WHAT YOU SHOULD DO: Could every entry be set down once more, exactly as given?

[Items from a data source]
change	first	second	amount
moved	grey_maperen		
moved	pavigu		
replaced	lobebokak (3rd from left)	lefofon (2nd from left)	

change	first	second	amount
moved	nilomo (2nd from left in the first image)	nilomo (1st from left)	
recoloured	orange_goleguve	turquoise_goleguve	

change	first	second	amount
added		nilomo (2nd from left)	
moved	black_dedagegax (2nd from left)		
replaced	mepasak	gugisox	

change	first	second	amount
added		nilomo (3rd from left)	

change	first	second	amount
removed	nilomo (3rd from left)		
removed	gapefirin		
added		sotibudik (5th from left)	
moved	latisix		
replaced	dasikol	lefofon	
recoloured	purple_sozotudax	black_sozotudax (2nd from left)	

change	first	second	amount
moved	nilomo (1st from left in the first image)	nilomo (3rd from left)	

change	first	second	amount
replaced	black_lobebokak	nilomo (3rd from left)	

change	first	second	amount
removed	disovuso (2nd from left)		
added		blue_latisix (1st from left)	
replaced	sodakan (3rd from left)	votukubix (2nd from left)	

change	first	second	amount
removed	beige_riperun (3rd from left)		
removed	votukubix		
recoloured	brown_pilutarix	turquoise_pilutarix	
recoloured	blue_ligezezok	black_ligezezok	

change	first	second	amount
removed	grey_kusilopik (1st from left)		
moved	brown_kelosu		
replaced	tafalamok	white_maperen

YOUR SOLUTION:
change	first	second	amount
moved	grey_maperen		
moved	pavigu		
replaced	lobebokak (3rd from left)	lefofon (2nd from left)	

change	first	second	amount
moved	nilomo (2nd from left in the first image)	nilomo (1st from left)	
recoloured	orange_goleguve	turquoise_goleguve	

change	first	second	amount
added		nilomo (2nd from left)	
moved	black_dedagegax (2nd from left)		
replaced	mepasak	gugisox	

change	first	second	amount
added		nilomo (3rd from left)	

change	first	second	amount
removed	nilomo (3rd from left)		
removed	gapefirin		
added		sotibudik (5th from left)	
moved	latisix		
replaced	dasikol	lefofon	
recoloured	purple_sozotudax	black_sozotudax (2nd from left)	

change	first	second	amount
moved	nilomo (1st from left in the first image)	nilomo (3rd from left)	

change	first	second	amount
replaced	black_lobebokak	nilomo (3rd from left)	

change	first	second	amount
removed	disovuso (2nd from left)		
added		blue_latisix (1st from left)	
replaced	sodakan (3rd from left)	votukubix (2nd from left)	

change	first	second	amount
removed	beige_riperun (3rd from left)		
removed	votukubix		
recoloured	brown_pilutarix	turquoise_pilutarix	
recoloured	blue_ligezezok	black_ligezezok	

change	first	second	amount
removed	grey_kusilopik (1st from left)		
moved	brown_kelosu		
replaced	tafalamok	white_maperen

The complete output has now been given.